• _SELECTED EXTRACT_
* Start *

Next, the arrangement (in particular, the configuration and the function of the clock generating circuit 12) for completing the connection of the minimum set computing unit 11 for the adder and the operation by the configured adder before the timing of clock of DC (i.e, the clock for the process for storing the operation result) at latest is described.
FIG. 19 is a diagram for illustrating an example of a configuration of the clock generating circuit 12 (first delay prevention method). The clock generating circuit 12 includes an oscillation circuit 13, a first clock multiplier circuit 15 and a second clock multiplier circuit 17. The oscillation circuit 13 is connected to an oscillator 14. It is noted that the oscillator 14 may be provided in the dynamically reconfigurable processor 1, 2 or 3. The output of the oscillation circuit 13 is connected to the first clock multiplier circuit 15. The output of the first clock multiplier circuit 15 is connected to the second clock multiplier circuit 17. In the case of the dynamically reconfigurable processor 1 or 2 according to the first or second embodiment, the output of the first clock multiplier circuit 15 is connected to the CPU 10. In the case of the dynamically reconfigurable processor 3 according to the third embodiment, the output of the first clock multiplier circuit 15 is connected to the CPU 10 and the CPU 22.
In a typical example, the first clock multiplier circuit 15 is configured with the PLL (Phase Locked Loop). The first clock multiplier circuit 15 multiplies the frequency f_org(internal clock frequency) of the clock source signal excited by the oscillation circuit 13, as follows. f_PLL1=d×f_orgWhere f_PLL1indicates the frequency of the clock CLK1 from the first clock multiplier circuit 15. It is noted that the first clock multiplier circuit 15 may be omitted in the case of the low frequency; however, in general, in the case of the frequency higher than tens MHz, the first clock multiplier circuit 15 is required for multiplying the frequency excited by the oscillation circuit 13.
The output of the first clock multiplier circuit 15 is input to the CPU 10 (or the CPU 10 and the CPU 22) and functions as the main clock CLK1.

* End *

• _WORK TO COMPLETE_
a - Quote the clock generating circuit passage from "Next, the arrangement" to "latest is described.".
b - Write what comes next in the clock generating circuit passage, picking up after its final sentence.

• _DATASET EXTRACT_
* Start *

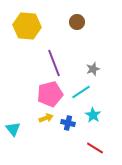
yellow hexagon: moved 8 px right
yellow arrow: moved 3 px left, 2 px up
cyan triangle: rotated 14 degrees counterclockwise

* End *

• _RESPONSES_
a -
Next, the arrangement (in particular, the configuration and the function of the clock generating circuit 12) for completing the connection of the minimum set computing unit 11 for the adder and the operation by the configured adder before the timing of clock of DC (i.e, the clock for the process for storing the operation result) at latest is described.

b -
In a typical example, the second clock multiplier circuit 17 is configured with the PLL (Phase Locked Loop). The second clock multiplier circuit 17 multiplies (doubles, in this example) the frequency of the clock CLK1 output from the first clock multiplier circuit 15, as follows. f_PLL2=2×f_PLL1With this arrangement, the clock CLK2, which is synchronized with the clock CLK1 and has the doubled frequency of the clock CLK1, is generated. The clock CLK2 is input to the CPU 10. It is noted that the second clock multiplier circuit 17 may be provided in parallel with the first clock multiplier circuit 15. In this case, the second clock multiplier circuit 17 multiplies the frequency f_org(internal clock frequency) of the clock source signal excited by the oscillation circuit 13 with the coefficient which corresponds to the doubled coefficient d of the first clock multiplier circuit 15, as follows. f_PLL1=2×d×f_org
FIG. 20 is a diagram for illustrating a principal of a delay prevention function (first delay prevention method) implemented by the clock generating circuit 12 illustrated in FIG. 19. In FIG. 20, the waveshape of the clock CLK1 and the process of one cycle (Fetch (IF), Decode (ID), Execute (EX), Data Cache (DC) and Write Back (WB)) are illustrated in time series. In FIG. 20, t=1 through t=7 indicate the order of the clock assuming that the clock of IF of the instruction 1 is the first clock. Further, in FIG. 20, the timing of the generating process (computing element generation) of the computing element with the minimum set computing unit 11 and the timing of the operation process (operation) by the computing element configured with the minimum set computing unit 11 are illustrated together with the waveshape of the clock CLK2. Further, in FIG. 20, the timing of the interpretation of the instruction in Decode (ID) is indicated by the arrow.
The respective processes of Fetch (IF), Decode (ID), Data Cache (DC) and Write Back (WB) are executed based on the clock CLK1. Specifically, the respective processes of Fetch (IF), Decode (ID), Data Cache (DC) and Write Back (WB) are triggered to start at the rising edges (t=1, 2, 4 and 5) of the clock CLK1, respectively.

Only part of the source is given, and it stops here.